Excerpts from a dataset
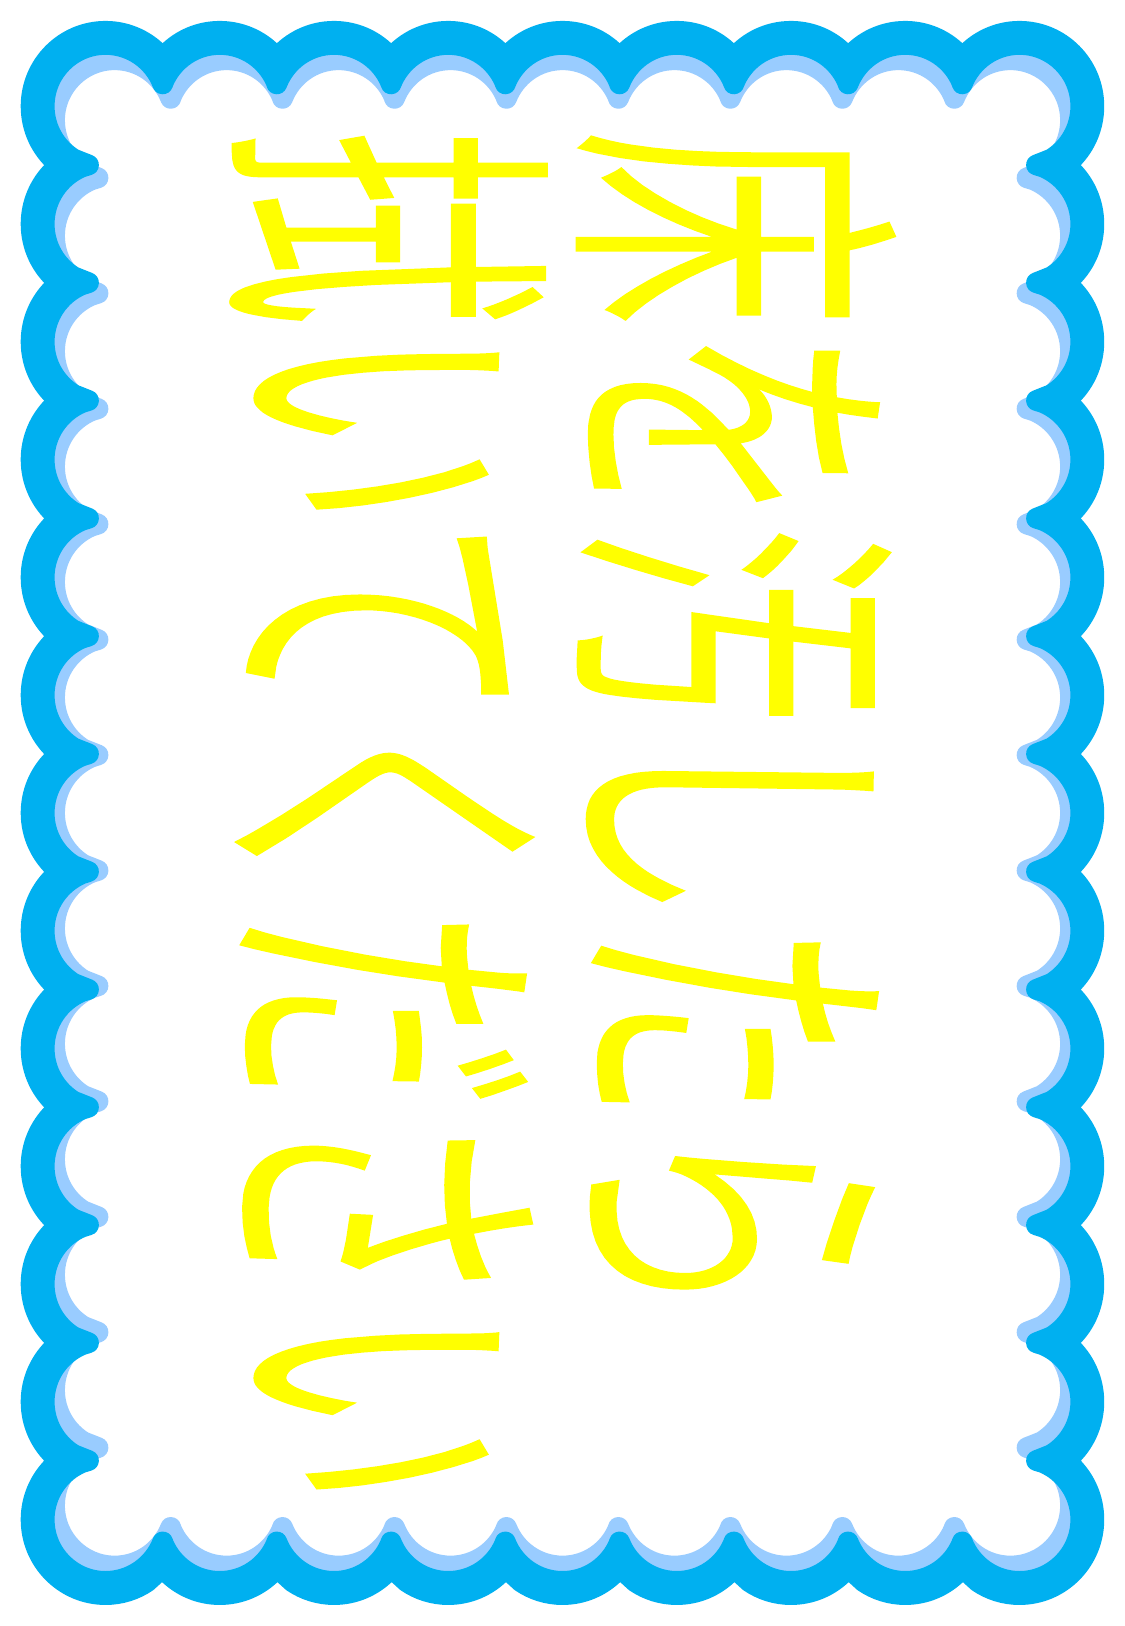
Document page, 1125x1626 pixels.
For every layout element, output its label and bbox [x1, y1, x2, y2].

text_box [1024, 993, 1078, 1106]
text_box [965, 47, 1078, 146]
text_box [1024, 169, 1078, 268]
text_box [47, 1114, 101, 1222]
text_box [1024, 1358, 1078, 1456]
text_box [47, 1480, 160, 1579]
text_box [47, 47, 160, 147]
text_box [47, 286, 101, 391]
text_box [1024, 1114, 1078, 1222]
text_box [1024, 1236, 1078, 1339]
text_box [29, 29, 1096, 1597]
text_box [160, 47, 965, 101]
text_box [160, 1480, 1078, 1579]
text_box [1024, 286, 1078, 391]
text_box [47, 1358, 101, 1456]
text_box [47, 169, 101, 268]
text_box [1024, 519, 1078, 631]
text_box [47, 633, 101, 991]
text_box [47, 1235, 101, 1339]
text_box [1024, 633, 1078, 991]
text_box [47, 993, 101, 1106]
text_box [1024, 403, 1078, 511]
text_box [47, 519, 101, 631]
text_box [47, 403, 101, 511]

# What you should do
The data must come back word for word, with every picture removed.

# Exercise solution
Document page, 1125x1626 pixels.
For every layout element, output its label and bbox [x1, y1, x2, y2].

text_box [1024, 993, 1078, 1106]
text_box [965, 47, 1078, 146]
text_box [1024, 169, 1078, 268]
text_box [47, 1114, 101, 1222]
text_box [1024, 1358, 1078, 1456]
text_box [47, 1480, 160, 1579]
text_box [47, 47, 160, 147]
text_box [47, 286, 101, 391]
text_box [1024, 1114, 1078, 1222]
text_box [1024, 1236, 1078, 1339]
text_box [29, 29, 1096, 1597]
text_box [160, 47, 965, 101]
text_box [160, 1480, 1078, 1579]
text_box [1024, 286, 1078, 391]
text_box [47, 1358, 101, 1456]
text_box [47, 169, 101, 268]
text_box [1024, 519, 1078, 631]
text_box [47, 633, 101, 991]
text_box [47, 1235, 101, 1339]
text_box [1024, 633, 1078, 991]
text_box [47, 993, 101, 1106]
text_box [1024, 403, 1078, 511]
text_box [47, 519, 101, 631]
text_box [47, 403, 101, 511]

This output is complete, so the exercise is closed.